- TASK TO COMPLETE -
Reproduce every line of the items below without any change, leaving out the pictures.

begin SOURCE MATERIAL

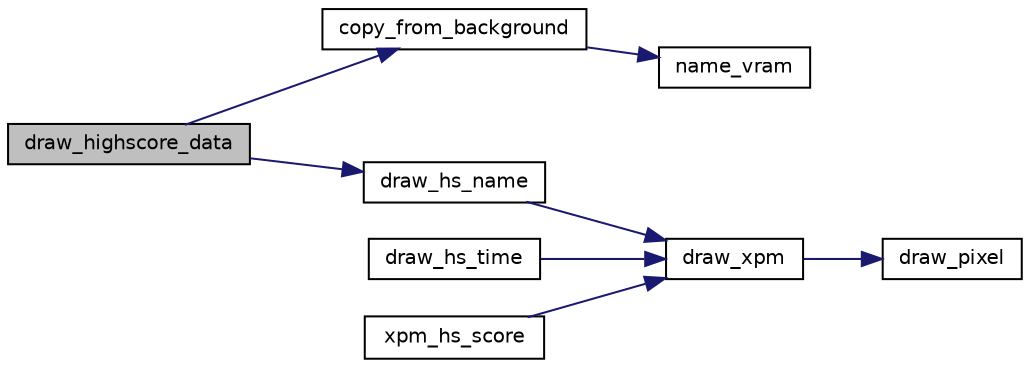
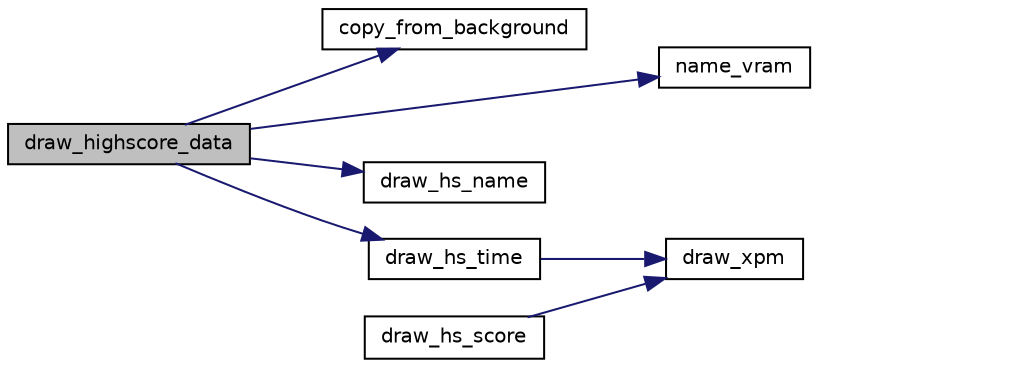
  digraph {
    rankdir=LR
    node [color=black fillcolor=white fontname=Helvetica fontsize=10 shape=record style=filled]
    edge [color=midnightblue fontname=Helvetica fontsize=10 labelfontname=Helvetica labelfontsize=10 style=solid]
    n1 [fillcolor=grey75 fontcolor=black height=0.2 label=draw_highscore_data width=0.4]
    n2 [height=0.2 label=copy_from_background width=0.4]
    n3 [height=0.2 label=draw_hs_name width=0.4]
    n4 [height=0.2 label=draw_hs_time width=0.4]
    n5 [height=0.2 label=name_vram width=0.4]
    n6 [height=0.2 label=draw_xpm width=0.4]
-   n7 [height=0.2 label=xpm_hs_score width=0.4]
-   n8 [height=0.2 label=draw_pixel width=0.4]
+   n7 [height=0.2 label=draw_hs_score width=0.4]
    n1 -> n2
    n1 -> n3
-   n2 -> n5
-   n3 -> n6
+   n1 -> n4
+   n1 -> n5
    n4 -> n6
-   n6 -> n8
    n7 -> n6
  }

end SOURCE MATERIAL

- SOLUTION FOR THIS PROBLEM -
  digraph {
    rankdir=LR
    node [color=black fillcolor=white fontname=Helvetica fontsize=10 shape=record style=filled]
    edge [color=midnightblue fontname=Helvetica fontsize=10 labelfontname=Helvetica labelfontsize=10 style=solid]
    n1 [fillcolor=grey75 fontcolor=black height=0.2 label=draw_highscore_data width=0.4]
    n2 [height=0.2 label=copy_from_background width=0.4]
    n3 [height=0.2 label=draw_hs_name width=0.4]
    n4 [height=0.2 label=draw_hs_time width=0.4]
    n5 [height=0.2 label=name_vram width=0.4]
    n6 [height=0.2 label=draw_xpm width=0.4]
-   n7 [height=0.2 label=xpm_hs_score width=0.4]
-   n8 [height=0.2 label=draw_pixel width=0.4]
+   n7 [height=0.2 label=draw_hs_score width=0.4]
    n1 -> n2
    n1 -> n3
-   n2 -> n5
-   n3 -> n6
+   n1 -> n4
+   n1 -> n5
    n4 -> n6
-   n6 -> n8
    n7 -> n6
  }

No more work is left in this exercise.